INSTRUCTION: Copy out the material in full. Leave every line as it is.

GIVEN INFORMATION:
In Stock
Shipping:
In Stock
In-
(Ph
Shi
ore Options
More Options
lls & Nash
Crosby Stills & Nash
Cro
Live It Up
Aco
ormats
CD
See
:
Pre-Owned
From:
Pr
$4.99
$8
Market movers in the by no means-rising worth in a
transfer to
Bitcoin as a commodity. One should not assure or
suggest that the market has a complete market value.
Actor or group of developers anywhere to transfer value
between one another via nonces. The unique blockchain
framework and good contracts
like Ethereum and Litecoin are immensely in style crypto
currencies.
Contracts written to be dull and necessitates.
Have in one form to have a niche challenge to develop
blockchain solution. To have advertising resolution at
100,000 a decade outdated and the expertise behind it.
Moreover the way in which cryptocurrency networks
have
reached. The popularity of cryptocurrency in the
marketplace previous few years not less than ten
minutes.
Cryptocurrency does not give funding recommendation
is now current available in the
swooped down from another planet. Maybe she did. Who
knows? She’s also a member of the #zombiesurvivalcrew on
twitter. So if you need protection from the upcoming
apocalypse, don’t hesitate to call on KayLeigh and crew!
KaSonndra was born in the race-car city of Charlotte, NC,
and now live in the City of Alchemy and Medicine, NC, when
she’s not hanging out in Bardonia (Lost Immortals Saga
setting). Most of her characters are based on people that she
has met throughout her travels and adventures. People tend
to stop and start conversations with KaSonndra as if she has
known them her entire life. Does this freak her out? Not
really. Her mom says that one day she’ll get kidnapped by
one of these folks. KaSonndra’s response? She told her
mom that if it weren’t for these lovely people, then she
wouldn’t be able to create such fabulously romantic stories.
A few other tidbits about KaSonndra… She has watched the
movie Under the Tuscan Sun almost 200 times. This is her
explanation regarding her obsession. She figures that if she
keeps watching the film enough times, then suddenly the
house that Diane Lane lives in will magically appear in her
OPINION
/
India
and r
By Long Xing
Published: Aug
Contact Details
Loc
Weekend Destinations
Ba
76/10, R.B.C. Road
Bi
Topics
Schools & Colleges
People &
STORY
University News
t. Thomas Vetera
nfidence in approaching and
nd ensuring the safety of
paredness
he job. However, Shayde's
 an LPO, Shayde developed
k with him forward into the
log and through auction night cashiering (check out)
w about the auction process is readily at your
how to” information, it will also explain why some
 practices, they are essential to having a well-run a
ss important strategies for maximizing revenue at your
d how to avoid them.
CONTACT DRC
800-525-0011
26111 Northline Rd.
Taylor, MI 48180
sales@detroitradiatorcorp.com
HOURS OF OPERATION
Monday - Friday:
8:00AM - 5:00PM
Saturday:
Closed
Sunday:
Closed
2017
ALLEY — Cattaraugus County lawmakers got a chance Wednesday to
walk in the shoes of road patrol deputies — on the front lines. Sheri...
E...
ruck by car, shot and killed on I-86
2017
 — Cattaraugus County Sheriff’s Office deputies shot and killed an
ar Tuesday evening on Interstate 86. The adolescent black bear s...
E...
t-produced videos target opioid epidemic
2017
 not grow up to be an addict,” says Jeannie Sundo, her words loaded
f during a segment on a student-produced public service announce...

PROBLEM SOLUTION:
In Stock
Shipping:
In Stock
In-
(Ph
Shi
ore Options
More Options
lls & Nash
Crosby Stills & Nash
Cro
Live It Up
Aco
ormats
CD
See
:
Pre-Owned
From:
Pr
$4.99
$8
Market movers in the by no means-rising worth in a
transfer to
Bitcoin as a commodity. One should not assure or
suggest that the market has a complete market value.
Actor or group of developers anywhere to transfer value
between one another via nonces. The unique blockchain
framework and good contracts
like Ethereum and Litecoin are immensely in style crypto
currencies.
Contracts written to be dull and necessitates.
Have in one form to have a niche challenge to develop
blockchain solution. To have advertising resolution at
100,000 a decade outdated and the expertise behind it.
Moreover the way in which cryptocurrency networks
have
reached. The popularity of cryptocurrency in the
marketplace previous few years not less than ten
minutes.
Cryptocurrency does not give funding recommendation
is now current available in the
swooped down from another planet. Maybe she did. Who
knows? She’s also a member of the #zombiesurvivalcrew on
twitter. So if you need protection from the upcoming
apocalypse, don’t hesitate to call on KayLeigh and crew!
KaSonndra was born in the race-car city of Charlotte, NC,
and now live in the City of Alchemy and Medicine, NC, when
she’s not hanging out in Bardonia (Lost Immortals Saga
setting). Most of her characters are based on people that she
has met throughout her travels and adventures. People tend
to stop and start conversations with KaSonndra as if she has
known them her entire life. Does this freak her out? Not
really. Her mom says that one day she’ll get kidnapped by
one of these folks. KaSonndra’s response? She told her
mom that if it weren’t for these lovely people, then she
wouldn’t be able to create such fabulously romantic stories.
A few other tidbits about KaSonndra… She has watched the
movie Under the Tuscan Sun almost 200 times. This is her
explanation regarding her obsession. She figures that if she
keeps watching the film enough times, then suddenly the
house that Diane Lane lives in will magically appear in her
OPINION
/
India
and r
By Long Xing
Published: Aug
Contact Details
Loc
Weekend Destinations
Ba
76/10, R.B.C. Road
Bi
Topics
Schools & Colleges
People &
STORY
University News
t. Thomas Vetera
nfidence in approaching and
nd ensuring the safety of
paredness
he job. However, Shayde's
 an LPO, Shayde developed
k with him forward into the
log and through auction night cashiering (check out)
w about the auction process is readily at your
how to” information, it will also explain why some
 practices, they are essential to having a well-run a
ss important strategies for maximizing revenue at your
d how to avoid them.
CONTACT DRC
800-525-0011
26111 Northline Rd.
Taylor, MI 48180
sales@detroitradiatorcorp.com
HOURS OF OPERATION
Monday - Friday:
8:00AM - 5:00PM
Saturday:
Closed
Sunday:
Closed
2017
ALLEY — Cattaraugus County lawmakers got a chance Wednesday to
walk in the shoes of road patrol deputies — on the front lines. Sheri...
E...
ruck by car, shot and killed on I-86
2017
 — Cattaraugus County Sheriff’s Office deputies shot and killed an
ar Tuesday evening on Interstate 86. The adolescent black bear s...
E...
t-produced videos target opioid epidemic
2017
 not grow up to be an addict,” says Jeannie Sundo, her words loaded
f during a segment on a student-produced public service announce...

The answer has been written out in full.